So it was Aphrodite who led us on. For starters, according to one account, she was created from the genitals of the god Uranus, who had been hurled, dismembered, into the sea by his ill-tempered son Cronus. Her husband was Hephaestus, blacksmith to the gods and the ugliest fellow in the pantheon. This may explain why Aphrodite lost no time in fooling around with squads of other gods and not a few surprised mortals, among them an obscure shepherd or two. It is no wonder that Aphrodite should continue to be so seductive even to this day. Underachieving, oversexed men -- and for that matter overachieving, undersexed men -- keep pounding at this hussy's door, and she is always at home.

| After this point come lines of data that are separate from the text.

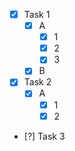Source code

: - [x] Task 1
  - [x] A
    - [x] 1
    - [x] 2
    - [x] 3
  - [x] B
- [x] Task 2
  - [x] A
    - [x] 1
    - [x] 2
- [?] Task 3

Her earliest visitors, the ancient Greeks and Romans, tried just about any concoction to have their way with her. A scholarly study on the subject by Alan Hull Walton tells us that the pith from the branch of the pomegranate tree and the testes of animals were considered hot stuff. So were certain foods. "If envious age relax the nuptial knot," advised the poet Martial, "thy food be scallions, and thy feast shallot." Onions were a favorite, as were garlic, pepper, savory, cabbage, asparagus, eggs, pineapples, snails ("but without sauce," cautioned the fastidious Petronius) and just about any creature dredged from Aphrodite's watery birthplace.